*Yazılı görev 1*
Aşağıdaki metin parçasında "çarkıfelek gibi." diye başlayan paragrafı ana olguları koruyarak madde madde kısalt.

*Metin parçası*
►

24 Şubat 2016 Çarşamba
Vaziyetler
çarkıfelek gibi. mehmet ali her an iflas etmeme gülecekmiş gibi hissettiriyor şu an hayat. olanlara olanlar eklenmeye devam ediyor. lise son sınıftayım. bu sene nerdeyse okula gitmedim gibi bi şey. devamsızlık hatsafhada. uyuyamama sorunum halihazırında uyanamama sorununu meydana getirdi. uzun zamandır gitmiyodum okula. hayata devam edebilme adına gitme kararı aldım bi gün. yine uyuyamadım. uyumadan gittim okula. normalde okula gittiğimde öğretmenler 'oo hoşgeldin oğlum' tarzında tepkiler verirken bugün derse başlarken bu tepkiyi alamamıştım. bünye buna alışınca garipsedim tabi. sonraki derse hoca girdiğinde fotokopi paralarından yakındı. sınıf ödemesi gereken parayı ödememiş ve hoca fotokopici abiye mahcup düştüğünü ve bizim yüzümüzden fotokopiyi dışarıda çektirmek zorunda olduğundan yakındı.
garip. kimse öğretmeni dışarıda fotokopi çekmeye zorlamadı ama hiyerarşik üstünlüğünü avantaj bilen öğretmen o yaşına gelmesine rağmen zeki öğrencilerin bulunduğu düşünülen bi okulda öğretmenlik yapmayı bi aşağılık kompleksi olarak görmüş olsa ki bize sizin yüzünüzden şunu yapmak zorunda kaldım diyerek bi çeşit ego tatmini yoluna başvurdu. olabilir. benim buna lafım yok. insanların kültürel anlamda toplumda yaptığı hareketler gözlemlenecek olduğunda çoğu insan zaten farkında olmadan kendini ispatlamaya çalışır. bu bir suç değildir. belki bunu zeki olmayan insan davranışı olarak görebilirsiniz. kendini kendi içinde ispatlamış insanın bu tarz yollara başvurmayacağını düşünebilirsiniz. fakat bu yapılan şey toplum tarafından etik veya kanuni bir suç yargısı konulacak seviyede değildir. asıl toplumun şimdi bahsedeceğim sorunu benim içimi yakıyor. kimsenin orada ağzından 'hocam kimse sizden fotokopi çekme talebinde bulunmadı. siz kendi istediğiniz olguda zorluk çekince bunun suçunu neden bize yüklüyorsunuz?' tarzında bir cümle çıkmadı. gerçekte bir tükürüğüyle boğabilecekleri o insana kimse cevap veremedi başımıza dert alırız korkusundan. normalde beni bilen bilir. ben bunu derim. benim için nerde olursam olayım kimse ne benden üstündür ne de ben bi başkasından. bunu o sınıfta diyecek birisi varsa tanıdığım ve bu olayda da gördüğüm kadarıyla sadece bendim fakat ben de demedim hiçbi şey. çok alıngan olduğumu düşündüğüm bi zamanda böyle bi cümle sarfettiğimde alacağım en ufak tepki beni etkileyebilirdi. konu sınıfın suskunluğu ve ögretmenin birkaç dakikalık serzenişiyle son buldu.

◄

*Çalışma verisi*
►

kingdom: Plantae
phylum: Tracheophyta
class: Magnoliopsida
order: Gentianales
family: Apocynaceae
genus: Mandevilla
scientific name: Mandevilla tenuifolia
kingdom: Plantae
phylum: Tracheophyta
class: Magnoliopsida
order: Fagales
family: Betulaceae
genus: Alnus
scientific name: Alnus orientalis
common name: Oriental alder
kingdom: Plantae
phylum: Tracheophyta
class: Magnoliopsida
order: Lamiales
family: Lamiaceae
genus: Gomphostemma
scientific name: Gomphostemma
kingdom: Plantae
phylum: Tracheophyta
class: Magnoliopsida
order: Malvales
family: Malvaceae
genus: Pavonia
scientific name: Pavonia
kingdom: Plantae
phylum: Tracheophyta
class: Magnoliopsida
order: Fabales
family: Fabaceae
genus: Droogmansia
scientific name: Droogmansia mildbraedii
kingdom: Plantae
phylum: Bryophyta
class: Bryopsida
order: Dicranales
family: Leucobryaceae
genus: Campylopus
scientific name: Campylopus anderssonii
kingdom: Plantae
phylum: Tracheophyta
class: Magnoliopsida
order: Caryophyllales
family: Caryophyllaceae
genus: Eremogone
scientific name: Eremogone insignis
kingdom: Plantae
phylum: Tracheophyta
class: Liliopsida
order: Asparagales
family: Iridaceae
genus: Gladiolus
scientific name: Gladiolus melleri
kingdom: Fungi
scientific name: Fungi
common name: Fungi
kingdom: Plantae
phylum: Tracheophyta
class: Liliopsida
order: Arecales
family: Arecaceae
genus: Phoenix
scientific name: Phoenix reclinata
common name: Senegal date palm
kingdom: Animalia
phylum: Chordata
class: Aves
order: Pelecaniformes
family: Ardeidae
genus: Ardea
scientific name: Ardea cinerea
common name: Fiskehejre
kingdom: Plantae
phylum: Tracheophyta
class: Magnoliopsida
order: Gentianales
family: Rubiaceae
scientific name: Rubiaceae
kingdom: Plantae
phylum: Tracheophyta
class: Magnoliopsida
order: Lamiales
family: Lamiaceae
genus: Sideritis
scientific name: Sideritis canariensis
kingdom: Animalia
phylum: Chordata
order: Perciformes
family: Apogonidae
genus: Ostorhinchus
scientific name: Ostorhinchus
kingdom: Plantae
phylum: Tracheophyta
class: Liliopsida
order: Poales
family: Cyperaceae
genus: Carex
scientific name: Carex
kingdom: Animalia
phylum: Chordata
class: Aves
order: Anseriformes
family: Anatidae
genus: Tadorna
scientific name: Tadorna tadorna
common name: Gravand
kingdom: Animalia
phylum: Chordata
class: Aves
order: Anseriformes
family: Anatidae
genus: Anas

◄

*Yazılı görev 2*
Yukarıdaki listede "order: Malvales" ifadesini içeren satırla "phylum: Bryophyta" ifadesini içeren satır arasındaki satırları, bu iki satır da dahil, aynen tekrar yaz.

*Doğru cevap 1*
- Hayat şu an çarkıfelek gibi, olanlara yenileri ekleniyor.
- Yazar lise son sınıfta. Bu yıl okula neredeyse hiç gitmemiş ve devamsızlığı çok yüksek.
- Uyuyamama sorunu, uyanamama sorununa yol açmış.
- Hayata devam edebilmek için bir gün okula gitmeye karar vermiş. Yine uyuyamadığı için okula uykusuz gitmiş.
- Öğretmenler her zamanki "hoşgeldin" tepkisini vermemiş, bu da ona garip gelmiş.
- Sonraki derste öğretmen fotokopi parasından yakınmış. Sınıf parayı ödemediği için fotokopiciye mahcup olduğunu ve fotokopiyi dışarıda çektirmek zorunda kaldığını söylemiş.

*Doğru cevap 2*
order: Malvales
family: Malvaceae
genus: Pavonia
scientific name: Pavonia
kingdom: Plantae
phylum: Tracheophyta
class: Magnoliopsida
order: Fabales
family: Fabaceae
genus: Droogmansia
scientific name: Droogmansia mildbraedii
kingdom: Plantae
phylum: Bryophyta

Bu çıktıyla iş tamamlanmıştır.